Задание –
Объясните, почему, согласно тексту о музее «Пермь-36», в колонии № 36 не могло быть деревянных нар. Ответ дайте в одном–трёх предложениях.

В информационной войне, развязанной и нагнетаемой “Мемориалом”, этим узаконенным монстром предательской направленности, его активистами не оставлено места ни совести, ни здравому смыслу. Всё подчинено невообразимо лживому и мракобесному очернительству тенденциозно избранного периода новейшей истории. В этом меня убедило посещение вышеназванного «музея политических репрессий» АНО “Пермь-36” и детальное ознакомление с его фантасмагорическими “экспонатами” – новоделами, изобретаемыми в пределах разгула злобной фантазии инициаторов, озабоченных явно просматривающимися в их деятельности шкурными целями.
Прежде всего, буквально бьёт в глаза дилетантский эклектизм то в нагромождениях ржавого металлического лома, трудно поддающегося разумному объяснению его “музейного” смысла, то в раскладе никак не согласующихся между собой искусственных поделок, выдаваемых за некие принадлежности быта заключённых (осуждённых) пенитенциарной системы. При посещениях экскурсантов всему этому хламу придаётся некий сакральный смысл, и экскурсоводы АНО с трепетным придыханием вещают (сохранились видеозаписи!) до предела абсурдные байки явно геббельсовского пошиба, касающиеся «невыносимых» страданий и «ужасов» содержания спецконтингента и целей существования советских пенитенциарных учреждений, но при этом они старательно обходят государственное и общественное предназначение исправительно-трудового ведомства.
Так, например, одна из жилых секций уставлена 4-местными двухъярусными деревянными нарами, якобы привезёнными откуда-то с Чукотки, на каждом спальном месте которых лежат толстые необрезанные (!) и неприбитые доски. При этом объяснение даётся такое: когда заключённый в чём-нибудь провинится, его – в порядке наказания – укладывают спать на одну доску… Но экскурсоводу и его «учёным» шефам не приходит в голову представить себе, как подобное наказание должно осуществляться практически в 40-60-местной секции. Вероятно, сотрудник колонии, по их шизофренической “логике”, должен был приходить к отбою в секцию, снимать одну (из двух) доску и утаскивать её куда-то на время, а потом возвращать на место. Однако, на какое время? На ночь? На неделю? И на каком правовом основании? По постановлению начальника учреждения, который один только имел право принимать решение о наказании? Тогда как же должна выглядеть формулировка – “за то-то и то-то уложить на одну доску”?! При этом в помещении штрафного изолятора, существовавшего специально для наказания нарушителей режима содержания, откидные деревянные койки состояли из прилично обработанных и основательно закреплённых досок (что видно и сегодня). Странная же “логика” у вошедших в очернительский раж “музейщиков”!
О каких деревянных нарах можно говорить, касаясь конкретной колонии № 36, если она только в 1972 году была перепрофилирована для содержания лиц, осуждённых за государственные преступления, когда даже в отдалённых лесных подразделениях о нарах было давно и прочно забыто? Да, они существовали в весьма суровый период жизни государства и народа – в годы крайнего напряжения сил накануне неотвратимо надвигавшегося военного урагана, а также во время войны и в первый послевоенный период. Однако последовательно и повсеместно, по мере появлявшихся экономических возможностей, нары заменялись недорогими двухъярусными койками, подобными тем, которыми обеспечивались воинские казармы. Однако в этой колонии – при её рассматриваемом неординарном режимном статусе и пристальном внимании высших инстанций – их не могло быть по определению.

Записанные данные
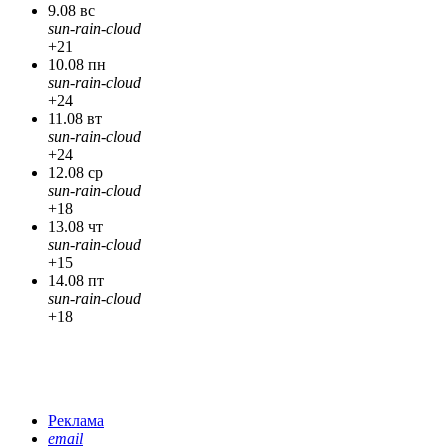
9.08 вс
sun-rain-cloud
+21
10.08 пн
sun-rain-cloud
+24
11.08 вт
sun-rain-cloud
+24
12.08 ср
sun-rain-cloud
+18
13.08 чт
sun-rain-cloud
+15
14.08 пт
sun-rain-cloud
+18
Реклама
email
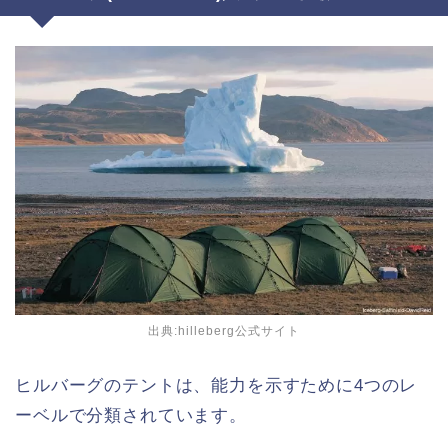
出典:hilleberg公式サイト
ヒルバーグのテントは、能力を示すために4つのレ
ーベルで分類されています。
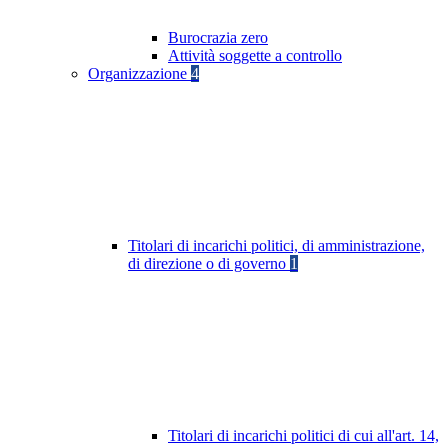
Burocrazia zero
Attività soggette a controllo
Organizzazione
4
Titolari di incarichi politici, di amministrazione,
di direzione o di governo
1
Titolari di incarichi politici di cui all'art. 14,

* * *

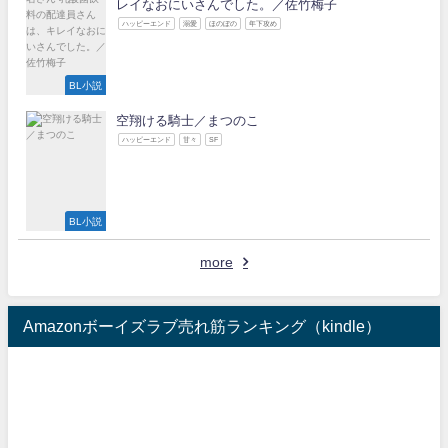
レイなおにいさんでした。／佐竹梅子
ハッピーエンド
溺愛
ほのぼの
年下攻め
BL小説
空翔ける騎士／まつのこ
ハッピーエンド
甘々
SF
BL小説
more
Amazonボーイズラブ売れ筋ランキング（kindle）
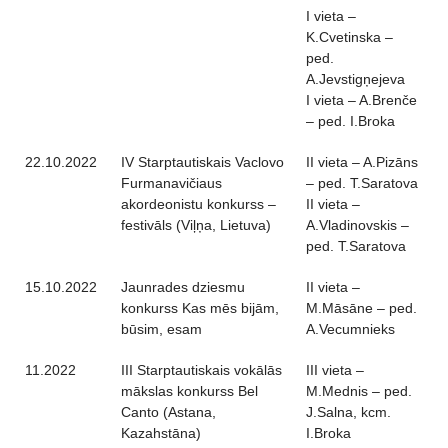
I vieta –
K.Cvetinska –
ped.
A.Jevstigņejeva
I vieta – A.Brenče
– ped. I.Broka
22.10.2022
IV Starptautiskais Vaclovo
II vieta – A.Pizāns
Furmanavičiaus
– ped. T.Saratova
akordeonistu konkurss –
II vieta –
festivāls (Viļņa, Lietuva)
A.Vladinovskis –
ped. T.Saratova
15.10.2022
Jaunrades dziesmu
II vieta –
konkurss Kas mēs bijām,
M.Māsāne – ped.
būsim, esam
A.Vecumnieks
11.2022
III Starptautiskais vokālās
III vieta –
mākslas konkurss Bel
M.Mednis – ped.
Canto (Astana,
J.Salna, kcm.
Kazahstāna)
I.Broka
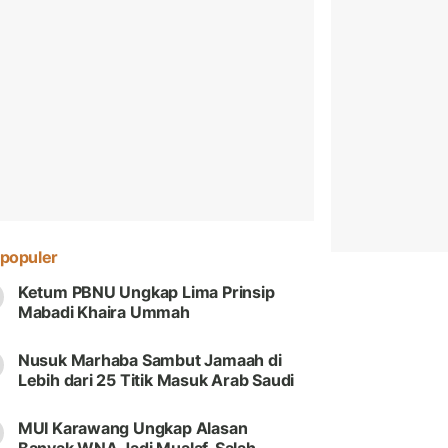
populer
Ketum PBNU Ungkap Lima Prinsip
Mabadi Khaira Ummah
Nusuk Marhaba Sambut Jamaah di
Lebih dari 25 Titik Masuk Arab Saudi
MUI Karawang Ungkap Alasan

* * *

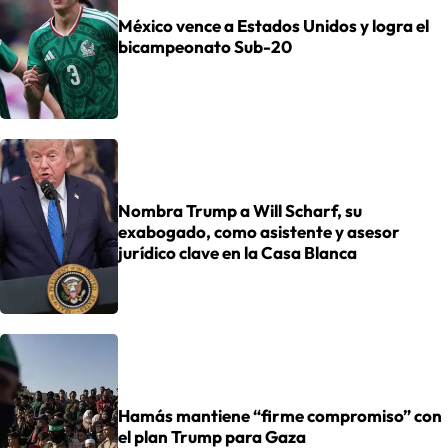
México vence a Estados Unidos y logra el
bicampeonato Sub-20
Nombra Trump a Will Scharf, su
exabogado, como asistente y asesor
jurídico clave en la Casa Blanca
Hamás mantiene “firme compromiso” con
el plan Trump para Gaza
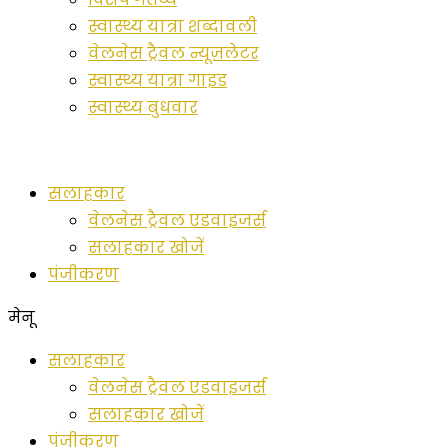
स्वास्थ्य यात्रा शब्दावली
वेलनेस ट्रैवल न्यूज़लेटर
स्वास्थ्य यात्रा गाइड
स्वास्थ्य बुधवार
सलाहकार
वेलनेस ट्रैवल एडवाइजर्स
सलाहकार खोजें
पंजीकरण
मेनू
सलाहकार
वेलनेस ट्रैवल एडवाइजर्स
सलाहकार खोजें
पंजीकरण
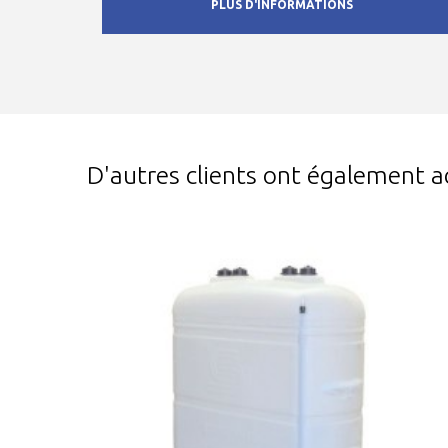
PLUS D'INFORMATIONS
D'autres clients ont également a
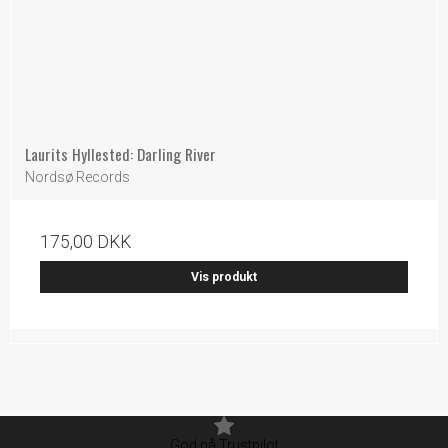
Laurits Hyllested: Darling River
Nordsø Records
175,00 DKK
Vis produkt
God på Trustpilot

Ответ –
Колонию № 36 перепрофилировали для содержания осуждённых за государственные преступления только в 1972 году. К тому времени даже в отдалённых лесных подразделениях нары давно заменили недорогими двухъярусными койками. Кроме того, при неординарном режимном статусе этой колонии и пристальном внимании высших инстанций нар там не могло быть по определению.